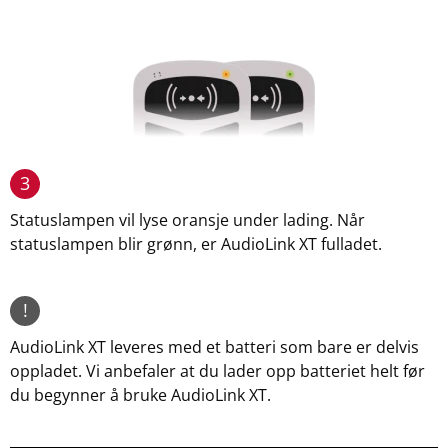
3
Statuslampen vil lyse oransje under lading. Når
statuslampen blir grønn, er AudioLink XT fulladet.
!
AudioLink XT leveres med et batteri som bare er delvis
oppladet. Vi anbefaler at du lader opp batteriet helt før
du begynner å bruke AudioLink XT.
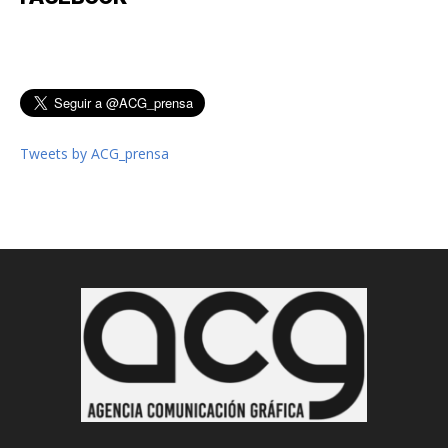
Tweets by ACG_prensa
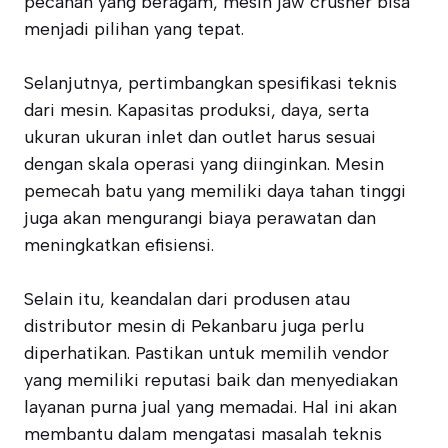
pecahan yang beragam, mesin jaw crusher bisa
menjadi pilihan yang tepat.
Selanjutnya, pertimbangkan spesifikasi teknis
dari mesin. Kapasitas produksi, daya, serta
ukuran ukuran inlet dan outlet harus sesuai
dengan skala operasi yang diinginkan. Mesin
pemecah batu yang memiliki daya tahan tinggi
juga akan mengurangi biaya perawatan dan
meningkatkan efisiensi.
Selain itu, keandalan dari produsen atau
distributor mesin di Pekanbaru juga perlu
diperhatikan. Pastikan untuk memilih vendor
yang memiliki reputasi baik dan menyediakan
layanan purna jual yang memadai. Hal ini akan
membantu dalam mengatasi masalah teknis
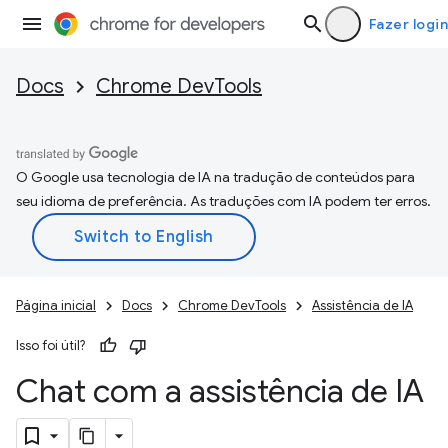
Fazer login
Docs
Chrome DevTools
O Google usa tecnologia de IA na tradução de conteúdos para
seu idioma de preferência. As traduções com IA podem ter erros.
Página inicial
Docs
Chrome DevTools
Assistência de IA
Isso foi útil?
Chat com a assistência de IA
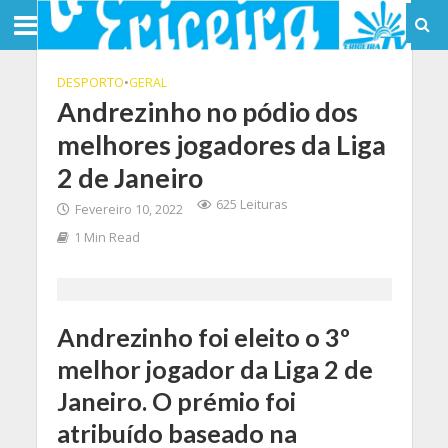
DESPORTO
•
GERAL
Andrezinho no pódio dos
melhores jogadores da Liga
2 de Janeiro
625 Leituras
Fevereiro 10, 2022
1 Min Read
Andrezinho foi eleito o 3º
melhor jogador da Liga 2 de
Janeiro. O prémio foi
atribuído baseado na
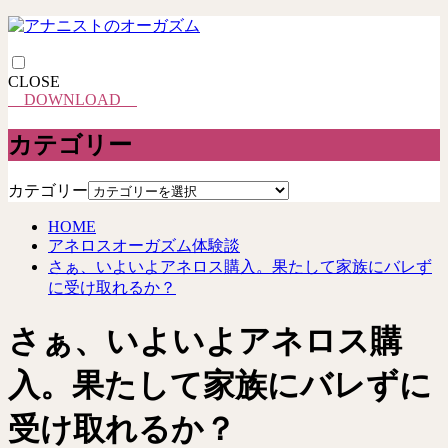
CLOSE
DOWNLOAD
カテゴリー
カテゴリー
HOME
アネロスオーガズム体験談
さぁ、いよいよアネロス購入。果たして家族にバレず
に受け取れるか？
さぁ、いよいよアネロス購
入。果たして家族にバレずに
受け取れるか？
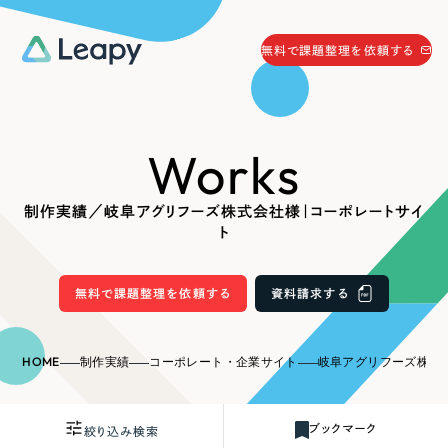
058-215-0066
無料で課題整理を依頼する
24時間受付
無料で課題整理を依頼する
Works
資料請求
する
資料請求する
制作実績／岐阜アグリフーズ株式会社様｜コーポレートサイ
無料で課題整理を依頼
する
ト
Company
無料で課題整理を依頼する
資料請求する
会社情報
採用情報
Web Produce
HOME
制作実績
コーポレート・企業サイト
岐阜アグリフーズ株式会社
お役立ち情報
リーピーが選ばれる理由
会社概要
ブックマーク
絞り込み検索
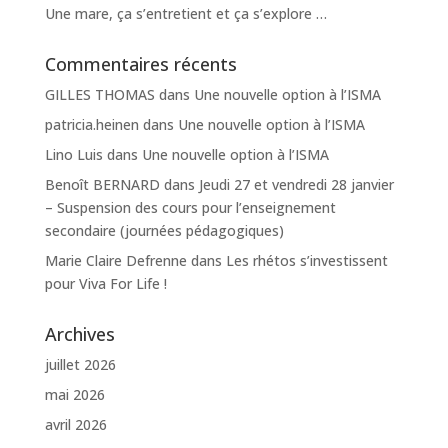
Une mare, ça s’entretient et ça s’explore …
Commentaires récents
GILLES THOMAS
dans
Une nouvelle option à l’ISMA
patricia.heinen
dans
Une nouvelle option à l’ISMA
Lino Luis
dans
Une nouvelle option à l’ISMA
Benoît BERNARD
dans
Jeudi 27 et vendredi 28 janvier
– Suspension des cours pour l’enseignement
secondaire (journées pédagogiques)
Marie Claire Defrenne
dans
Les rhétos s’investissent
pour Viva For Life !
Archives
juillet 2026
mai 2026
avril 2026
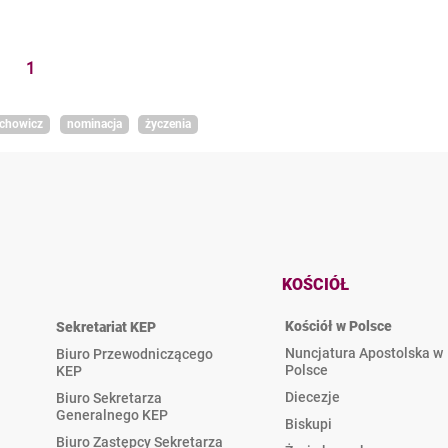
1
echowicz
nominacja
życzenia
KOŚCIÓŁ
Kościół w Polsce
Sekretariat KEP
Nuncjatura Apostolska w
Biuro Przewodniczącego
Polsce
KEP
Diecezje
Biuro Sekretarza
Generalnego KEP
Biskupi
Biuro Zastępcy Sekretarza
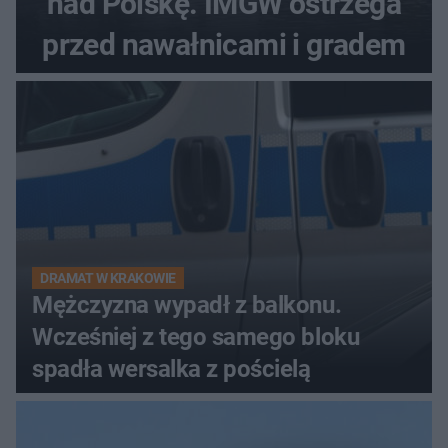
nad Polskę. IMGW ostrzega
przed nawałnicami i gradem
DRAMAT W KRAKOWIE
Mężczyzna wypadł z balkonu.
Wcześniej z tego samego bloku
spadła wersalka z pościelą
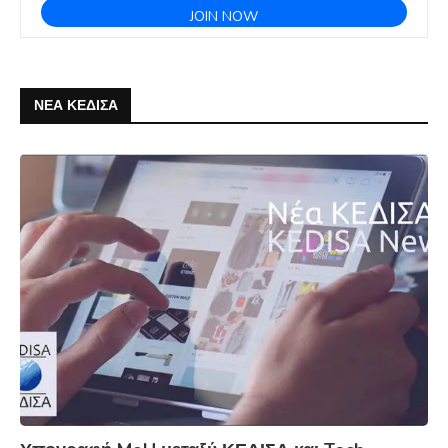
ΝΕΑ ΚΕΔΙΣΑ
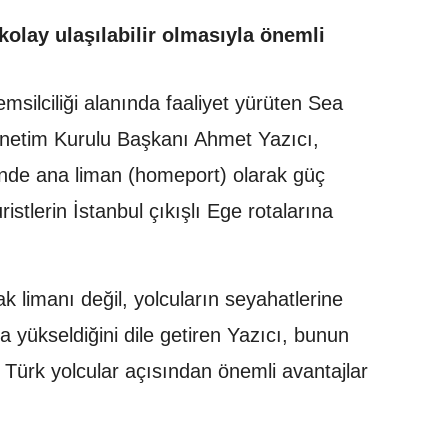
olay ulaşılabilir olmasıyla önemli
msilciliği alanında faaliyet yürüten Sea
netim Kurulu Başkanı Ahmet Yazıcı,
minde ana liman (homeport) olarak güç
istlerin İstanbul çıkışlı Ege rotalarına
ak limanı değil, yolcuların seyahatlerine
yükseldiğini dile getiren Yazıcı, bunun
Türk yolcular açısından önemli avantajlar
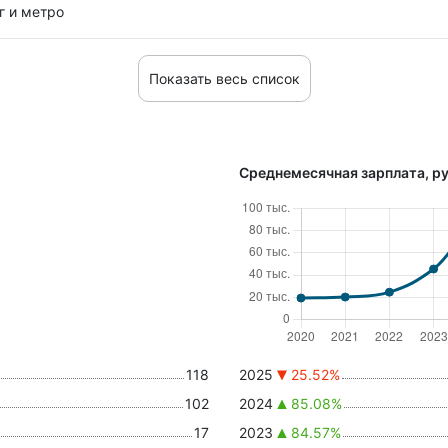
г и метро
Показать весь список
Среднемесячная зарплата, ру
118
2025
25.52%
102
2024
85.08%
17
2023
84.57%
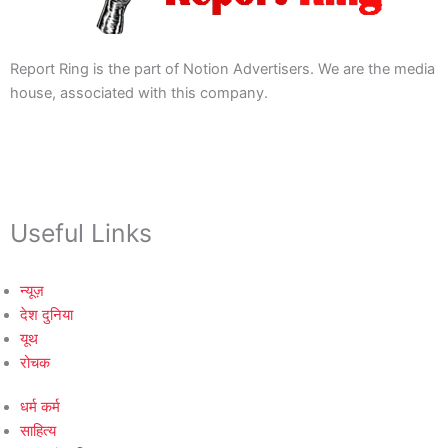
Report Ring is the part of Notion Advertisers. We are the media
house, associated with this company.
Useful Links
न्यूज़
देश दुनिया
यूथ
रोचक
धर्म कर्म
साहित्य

###

Copy the items word for word, beginning at the line that has "nad Polskę. IMGW ostrzega" and ending after the line that has "Türk yolcular açısından önemli avantajlar". Leave out the pictures.

▶ _FINISHED TASK_
nad Polskę. IMGW ostrzega
przed nawałnicami i gradem
DRAMAT W KRAKOWIE
Mężczyzna wypadł z balkonu.
Wcześniej z tego samego bloku
spadła wersalka z pościelą
ΝΕΑ ΚΕΔΙΣΑ
olay ulaşılabilir olmasıyla önemli
msilciliği alanında faaliyet yürüten Sea
netim Kurulu Başkanı Ahmet Yazıcı,
minde ana liman (homeport) olarak güç
istlerin İstanbul çıkışlı Ege rotalarına
ak limanı değil, yolcuların seyahatlerine
yükseldiğini dile getiren Yazıcı, bunun
Türk yolcular açısından önemli avantajlar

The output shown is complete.